Redhead Alert, Part 1

1950s movie queen Rhonda Fleming made her mark in Hollywood quickly, turning heads with her first high-profile role in Alfred Hitchcock’s Spell­bound in 1945, followed by striking character roles in enduring thrillers The Spiral Staircase in 1946, and Out of the Past in 1947. Lead roles in films with Bing Crosby and Bob Hope followed, and she’s been Hollywood royalty ever since. She starred in two westerns in Sedona – The Eagle and the Hawk (1950) and The Redhead and the Cowboy (1951). I chatted with her in 2007 about how she went from jittery teen running late for school to a featured role in a Hitchcock classic. For more on her life and ongoing charitable works, visit her Website at www.rhondafleming.com.––Joe McNeill

JM: Your “discovery” is the stuff of Hollywood legend; is the story true?

RHONDA FLEMING: It’s a Cinderella story. I was about 15, 16 years old. It was early in the morning, there wasn’t anybody around. I was running because I was late for school in Beverly Hills. I noticed a big black car with a man inside who kept looking at me. It scared the heck out of me, and I ran faster. By the third block he got out and I froze. He came up to me and said, “Young lady” – and this sounds so silly now, but it’s exactly what he said – “have you ever thought of being in motion pictures?” I said, “No sir, I haven’t and I’m late for school.” Mother warned me about men like that! [Laughing] So I said, “I have to go.” He asked “Where do you live?” I said, “I live with my mother.” I told him the address, and I ran. By the time I got home he’d already been to see my mother. The man was Henry Willson, a very famous agent. In those days an agent would find a “would-be/could-be” actress or actor, get them under contract, and get their ten percent. Later, Henry became David O. Selznick’s right arm. He called me and said, “I want you to meet Mr. Selznick.” I didn't know who Mr. Selznick was. Of course, I was to learn he made some of the biggest pictures ever.

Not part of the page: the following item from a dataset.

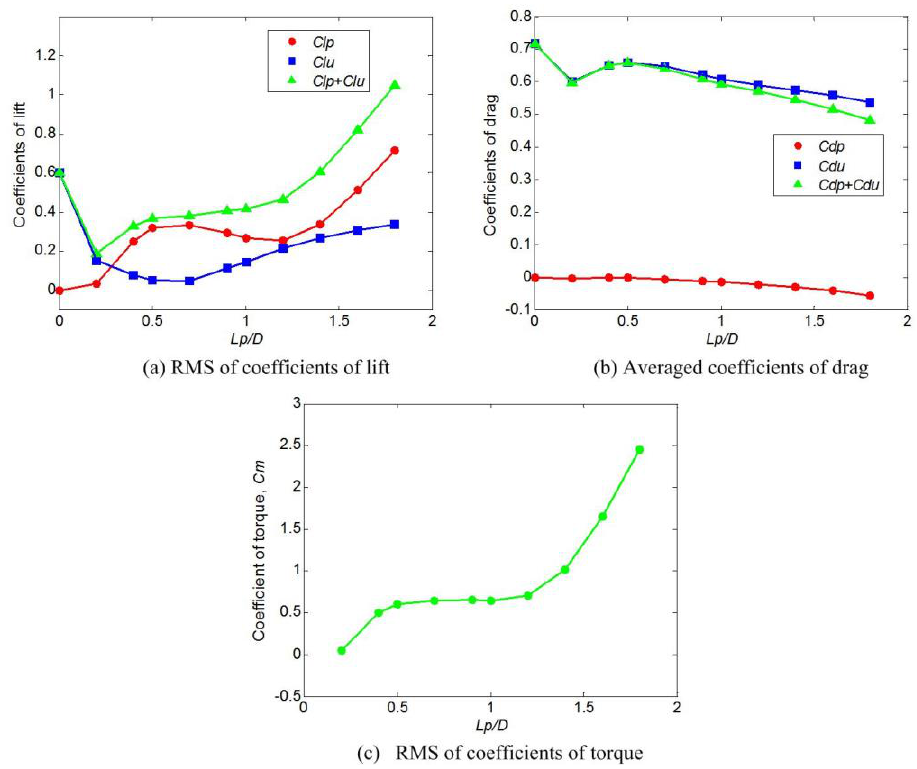
Figure 15. Effects of plate length on ( a ) lift, ( b ) drag, and ( c ) torque.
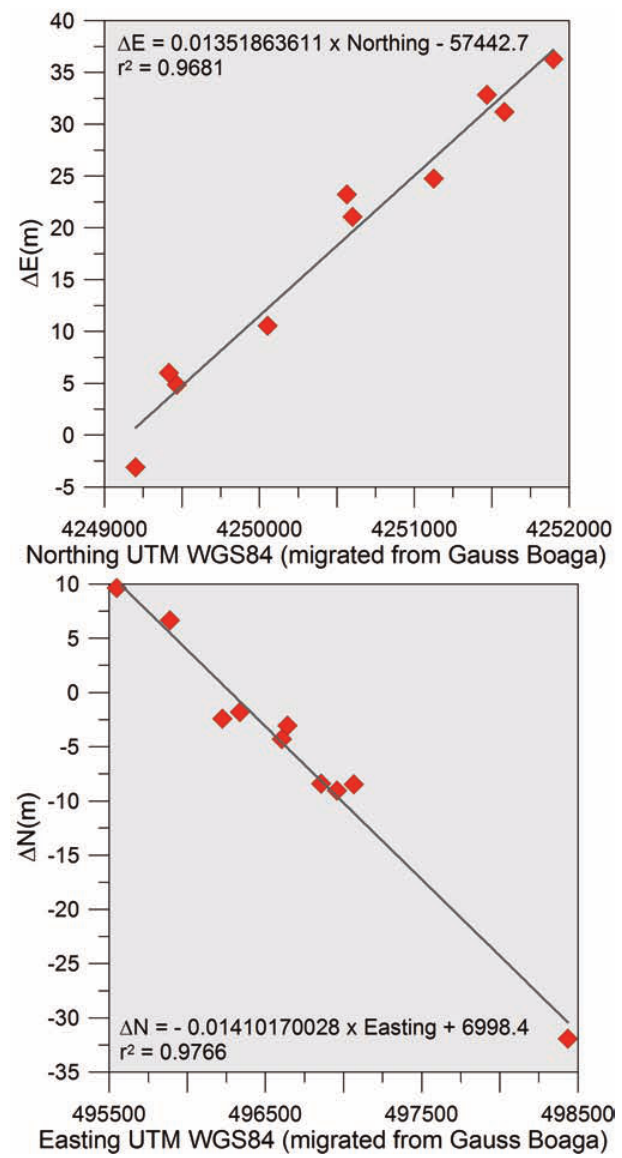
Figure 6. Best fits via linear regression of Easting residuals versus Northing (top), and Northing residuals versus Easting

Like Gone With the Wind...

I have to give Henry all the credit, because he saw something in me I didn’t even know I had. I went to meet Mr. Selznick, he asked me a few questions, and I left. About a week later, Henry called and said they wanted me to do a cold reading. They handed me a paper and I read the lines. Then he said they’d probably want to give me a screen test.

This is so funny. We went down to the commissary for lunch; I was wearing a cute little skirt with a little off-the-shoulder blouse. Pretty soon a group of men came in and sat at a table. I was trying to eat, but they all kept looking at me. I said to Henry, “I can’t eat [with them staring].”

He said, “Just keep eating…keep eating.”

“Well, what are they looking at?”

“Just keep eating…”

Pretty soon, they got up, came over to us and one man leaned down and whispered into Henry’s ear. Afterward, I asked Henry what the man said. He told Henry, “Never mind the screen test, we’ll just sign her.”

Later, Henry called me and said, “Well, you've got your first part.”

I said, “I did? Well, what is it?”

“It's a film called Spellbound and you are going to have a top featured role with Ingrid Bergman and Gregory Peck. You’re going to play a nymphomaniac." What on earth did they see in me?

I didn't even know what a nymphomaniac was. My mother had to look it up in the dictionary! From a cute, youthful summer outfit, they saw a nympho­maniac? Maybe it was the way I read the lines. I don’t know. But Spellbound was incredible. The part was strong and ahead of its time. It was a great start for my career and I went on to make over 40 films.